After Uruguay announced it was taking a small step towards decriminalizing drugs by first legalizing the sale and possession of marijuana, many analysts started wondering if the pros of decriminalization actually outweighed the cons. In theory, the decriminalization of drugs could prove to be the fatal blow to the drug cartels, and instrumental in ending the long drawn out Drug War.
First, legalizing the sale and possession of drugs, at least in Latin America has many benefits – the first being that the government can capitalize upon the economic benefits of the drug trade. Many Latin American countries are socialist, and therefore, because of the current legal status of drugs, they cannot privatize the market.
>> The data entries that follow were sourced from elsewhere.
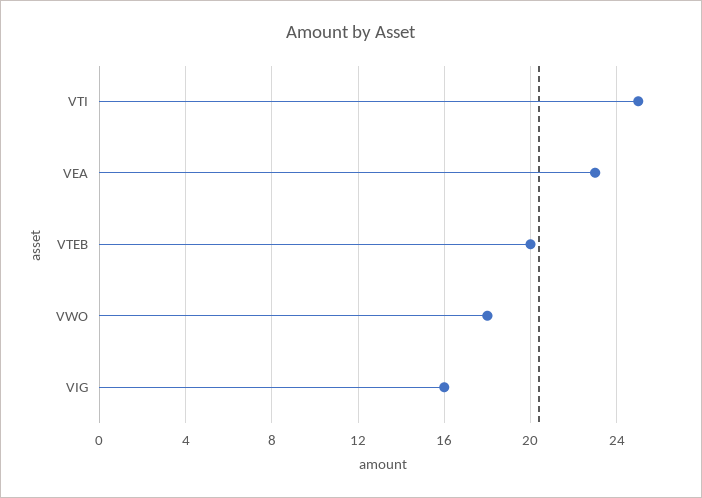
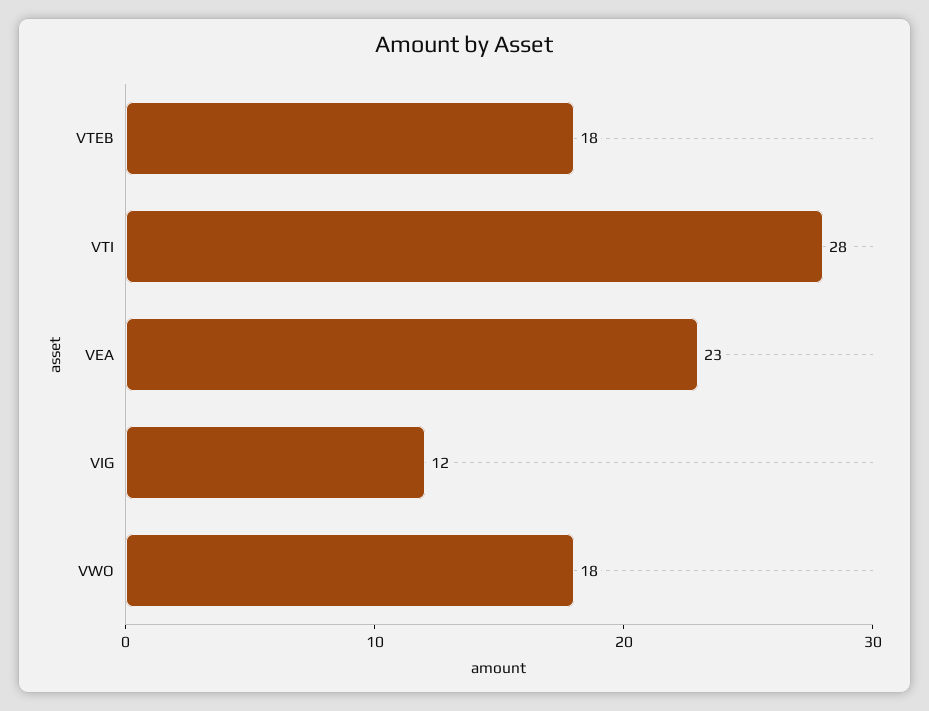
  {
-   "VTI": 25,
+   "VTI": 28,
    "VEA": 23,
-   "VTEB": 20,
+   "VTEB": 18,
    "VWO": 18,
-   "VIG": 16
+   "VIG": 12
  }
On the other hand, should the governments choose to decriminalize drugs, then they would have the ability to privatize the cartels in order to turn a profit. These countries are, for the most part, developing economies, and the extra bit of revenue garnered from this could end up facilitating long term economic growth for the countries involved. It would be a win for everyone involved (except the drug cartels).
Additionally, in relation to the drug related violence, part of the reason the drug cartels have large influence is because many drug related businesses are conducted underground. In the underground, cartels have the ability to extort and murder in order to make their profits. People are so scared of the cartels because the judicial systems in many of these countries are corrupt and law enforcement is constantly bribed by the cartel leaders. Therefore, the people do not have the ability to get legal justice for the crimes against them. This lack of judiciary power leaves an incentive for the cartels to continue to perpetuate their violence, because they are cognizant of the fact that they are not going to get punished for dealing in illegal drugs. By decriminalizing drugs, Latin American governments can eliminate the atmosphere of fear in their country, even if they can’t do anything about the judicial system because if the judicial system is no longer involved in the process, then the cartels have nothing to hold over the citizens’ heads. If the governments choose to decriminalize drugs, they can effectively take power from the cartels by taking away their leverage, ensuring that the level of violence in these countries decreases.
Currently, even though the U.N. and the American federal government are against the decriminalization and legalization of drugs as a means of combatting the drug cartels, it really is one of the last viable options available. In order to stem the violence that is prevalent throughout the countries, the countries need to come to an agreement and take action soon in order to gain the upper-hand in a war that is plaguing countries across the western hemisphere.